На следующий день Алексей Николаевич уехал, даже не дождавшись конца праздника. Петя вздохнул спокойно: он теперь совсем не знал, как вести себя с барином, и был рад его не видеть.
Оттягивал плечи новенький полушубок. Петя долго думал, носить или нет. Решил носить, потому что ходить в армячке было совсем невозможно. Но непонятно было, благодарить ли.
Он увидел Алексея Николаевича перед его отъездом. Странная это была встреча. Барин стоял во дворе, задумчиво перебирая гриву коня, а заметив Петю, нахмурился и отвернулся.
Тот глубоко вздохнул. Барина он давно не боялся, но вот подойти и поблагодарить было неловко. Он понимал ведь, зачем Алексей Николаевич его сначала сладостями задаривал, теперь вот полушубок подарил.
Петя злился, конечно. Но нет да нет брал зеркальце, смотрел и думал: и с чего бы это? Он Федора спрашивал про барина, как тот в столице жил. И только краснел, слушая. Вот уж не думал он, что так гусары гуляют — без повода, до беспамятства, имени наутро не спрашивая и не узнавая.
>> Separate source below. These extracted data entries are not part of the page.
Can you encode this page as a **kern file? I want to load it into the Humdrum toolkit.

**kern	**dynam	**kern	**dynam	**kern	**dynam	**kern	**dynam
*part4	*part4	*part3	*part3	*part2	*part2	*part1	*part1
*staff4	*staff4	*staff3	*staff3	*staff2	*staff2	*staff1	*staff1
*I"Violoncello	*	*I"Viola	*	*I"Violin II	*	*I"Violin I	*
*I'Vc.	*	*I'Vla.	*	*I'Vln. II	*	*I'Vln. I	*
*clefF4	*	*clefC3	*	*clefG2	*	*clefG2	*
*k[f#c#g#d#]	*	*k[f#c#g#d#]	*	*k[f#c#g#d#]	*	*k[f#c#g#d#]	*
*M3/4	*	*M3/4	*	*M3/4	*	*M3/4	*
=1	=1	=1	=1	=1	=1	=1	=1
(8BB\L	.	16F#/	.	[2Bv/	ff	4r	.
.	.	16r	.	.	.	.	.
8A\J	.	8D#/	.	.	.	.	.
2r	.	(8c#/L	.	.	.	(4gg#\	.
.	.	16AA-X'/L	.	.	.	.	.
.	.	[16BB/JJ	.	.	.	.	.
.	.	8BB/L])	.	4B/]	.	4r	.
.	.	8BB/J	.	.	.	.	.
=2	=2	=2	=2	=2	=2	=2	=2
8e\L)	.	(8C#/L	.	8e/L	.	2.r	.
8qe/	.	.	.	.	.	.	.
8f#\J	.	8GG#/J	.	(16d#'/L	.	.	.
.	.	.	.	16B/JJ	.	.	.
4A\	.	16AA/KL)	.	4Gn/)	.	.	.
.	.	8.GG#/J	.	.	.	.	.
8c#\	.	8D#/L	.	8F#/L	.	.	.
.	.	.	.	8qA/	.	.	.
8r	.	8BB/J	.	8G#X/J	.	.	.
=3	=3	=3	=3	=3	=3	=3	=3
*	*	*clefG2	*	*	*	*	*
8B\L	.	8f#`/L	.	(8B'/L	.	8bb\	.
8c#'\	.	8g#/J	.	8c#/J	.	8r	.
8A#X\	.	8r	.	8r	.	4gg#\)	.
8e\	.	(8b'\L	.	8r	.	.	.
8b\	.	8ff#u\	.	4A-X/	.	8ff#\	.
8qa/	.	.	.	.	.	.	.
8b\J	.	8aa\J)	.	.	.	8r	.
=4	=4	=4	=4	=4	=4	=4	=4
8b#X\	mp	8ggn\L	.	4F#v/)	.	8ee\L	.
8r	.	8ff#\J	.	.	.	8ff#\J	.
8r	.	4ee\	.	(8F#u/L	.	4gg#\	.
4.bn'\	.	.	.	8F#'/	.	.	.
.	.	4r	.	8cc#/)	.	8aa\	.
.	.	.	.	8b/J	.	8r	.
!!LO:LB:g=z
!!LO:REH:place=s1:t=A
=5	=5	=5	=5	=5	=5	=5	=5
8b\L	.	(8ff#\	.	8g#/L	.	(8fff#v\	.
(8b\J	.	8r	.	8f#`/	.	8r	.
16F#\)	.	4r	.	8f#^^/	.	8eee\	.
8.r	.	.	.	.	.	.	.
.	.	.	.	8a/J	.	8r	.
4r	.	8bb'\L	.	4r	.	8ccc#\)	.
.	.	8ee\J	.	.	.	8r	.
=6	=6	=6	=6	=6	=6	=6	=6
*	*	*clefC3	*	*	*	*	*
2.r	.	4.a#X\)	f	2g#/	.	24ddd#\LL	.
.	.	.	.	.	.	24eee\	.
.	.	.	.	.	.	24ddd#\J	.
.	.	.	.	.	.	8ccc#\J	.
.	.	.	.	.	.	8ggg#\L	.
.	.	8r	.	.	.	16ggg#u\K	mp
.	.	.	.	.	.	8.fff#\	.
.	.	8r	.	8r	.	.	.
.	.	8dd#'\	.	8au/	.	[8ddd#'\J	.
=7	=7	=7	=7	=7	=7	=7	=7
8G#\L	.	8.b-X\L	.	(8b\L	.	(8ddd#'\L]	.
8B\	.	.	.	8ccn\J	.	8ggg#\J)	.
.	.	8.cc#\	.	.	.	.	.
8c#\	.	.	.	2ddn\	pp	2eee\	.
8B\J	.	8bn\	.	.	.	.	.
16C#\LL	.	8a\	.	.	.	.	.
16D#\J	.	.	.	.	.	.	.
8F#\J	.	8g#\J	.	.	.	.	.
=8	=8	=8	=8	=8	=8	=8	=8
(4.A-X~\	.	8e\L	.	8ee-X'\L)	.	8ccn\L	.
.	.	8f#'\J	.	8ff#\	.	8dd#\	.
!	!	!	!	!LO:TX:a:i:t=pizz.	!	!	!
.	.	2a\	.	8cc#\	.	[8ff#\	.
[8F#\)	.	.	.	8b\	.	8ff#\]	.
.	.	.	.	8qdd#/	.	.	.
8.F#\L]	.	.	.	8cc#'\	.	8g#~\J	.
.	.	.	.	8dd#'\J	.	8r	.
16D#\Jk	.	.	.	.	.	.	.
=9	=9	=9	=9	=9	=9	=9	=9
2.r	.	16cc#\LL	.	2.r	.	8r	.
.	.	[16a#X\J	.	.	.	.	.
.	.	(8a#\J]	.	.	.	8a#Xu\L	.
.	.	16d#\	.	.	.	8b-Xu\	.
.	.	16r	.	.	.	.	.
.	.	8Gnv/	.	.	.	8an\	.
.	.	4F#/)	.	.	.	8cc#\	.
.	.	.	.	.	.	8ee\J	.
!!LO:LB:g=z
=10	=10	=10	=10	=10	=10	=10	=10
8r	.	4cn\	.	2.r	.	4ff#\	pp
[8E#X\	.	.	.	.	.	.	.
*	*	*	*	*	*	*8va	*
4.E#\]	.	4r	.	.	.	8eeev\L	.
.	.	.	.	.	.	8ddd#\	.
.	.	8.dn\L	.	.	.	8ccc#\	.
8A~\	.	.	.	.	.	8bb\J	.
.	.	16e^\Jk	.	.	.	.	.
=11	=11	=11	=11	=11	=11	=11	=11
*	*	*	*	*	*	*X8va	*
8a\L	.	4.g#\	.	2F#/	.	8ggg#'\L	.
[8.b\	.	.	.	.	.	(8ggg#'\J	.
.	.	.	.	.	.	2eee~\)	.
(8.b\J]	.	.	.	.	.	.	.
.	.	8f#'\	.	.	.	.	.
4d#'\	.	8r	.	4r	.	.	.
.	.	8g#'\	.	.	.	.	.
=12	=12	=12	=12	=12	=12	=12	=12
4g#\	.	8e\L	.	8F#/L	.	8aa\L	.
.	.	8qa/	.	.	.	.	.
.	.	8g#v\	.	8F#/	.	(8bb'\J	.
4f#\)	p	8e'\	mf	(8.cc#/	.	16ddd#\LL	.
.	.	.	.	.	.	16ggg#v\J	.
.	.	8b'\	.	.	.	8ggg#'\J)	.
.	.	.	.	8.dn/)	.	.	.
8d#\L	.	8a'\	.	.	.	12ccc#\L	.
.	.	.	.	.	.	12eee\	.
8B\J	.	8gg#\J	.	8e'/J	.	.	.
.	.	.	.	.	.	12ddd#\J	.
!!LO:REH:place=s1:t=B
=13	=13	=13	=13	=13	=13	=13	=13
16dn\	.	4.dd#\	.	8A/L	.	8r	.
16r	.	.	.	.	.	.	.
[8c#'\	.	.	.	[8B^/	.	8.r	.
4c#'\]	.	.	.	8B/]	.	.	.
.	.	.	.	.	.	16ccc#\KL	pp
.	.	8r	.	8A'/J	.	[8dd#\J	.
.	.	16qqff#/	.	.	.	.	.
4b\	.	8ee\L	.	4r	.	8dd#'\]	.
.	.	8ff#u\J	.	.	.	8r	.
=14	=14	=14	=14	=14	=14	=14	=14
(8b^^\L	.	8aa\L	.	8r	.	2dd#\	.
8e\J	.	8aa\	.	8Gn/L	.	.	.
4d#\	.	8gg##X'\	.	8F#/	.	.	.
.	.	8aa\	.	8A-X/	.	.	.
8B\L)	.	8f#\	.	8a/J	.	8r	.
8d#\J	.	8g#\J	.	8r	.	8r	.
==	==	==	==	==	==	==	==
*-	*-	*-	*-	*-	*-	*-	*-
А тут… Алексей Николаевич ни на одну крестьянку не смотрел и к барышням соседским не ездил. Петя глядел в зеркальце и не верил — неужто из-за него?..
Он, решившись, подошел и остановился перед Алексеем Николаевичем. Тот и не взглянул на него, поправляя седло. Словно видеть не хотел. И опять круги под глазами у него были, хотя вчера рано к себе ушел.
Как начать разговор, Петя не знал. Поэтому просто коснулся рукой полушубка и сказал:
— Спасибо, — впервые он к нему обратился.
Алексей Николаевич усмехнулся, даже головы не повернув. И, вскочив в седло, махнул рукой Федору и выехал со двора.
В первую неделю Петя ждал: приедет, мимо пройдет и не глядя сунет в руки что-нибудь. Потом бросил, а как почти месяц прошел — и вовсе подзабыл. Вот только часто глядел на дорогу, не замечая, как валится из рук работа.
Однажды вечером Петя уже почти заснул, как услышал цокот копыт во дворе. Подумал дальше спать… а потом и не понял, как оказался на крыльце, силясь рассмотреть барина в темноте.
Не понравилось что-то Пете. Он видел только две фигуры: сначала спрыгнул на землю Федор. И взял за уздцы коня Алексея Николаевича, пока тот странно медленно и неловко слезал. Пьяный он, что ли?
Донеслись обрывки слов.
— Пусти… Сам дойду.
Федор вместо ответа молча наклонился к барину и, кажется, взял его под локоть. А потом они ушли в дом, а Петя остался на крыльце.
Дальше он только смотрел. Вышли Федор с Ильиничной — только проснувшейся, закутавшейся в шаль. О чем-то ругались, и старушка постоянно крестилась и качала головой. Снова зашли в дом, и в спальне Алексея Николаевича горела свеча. Потом погасла.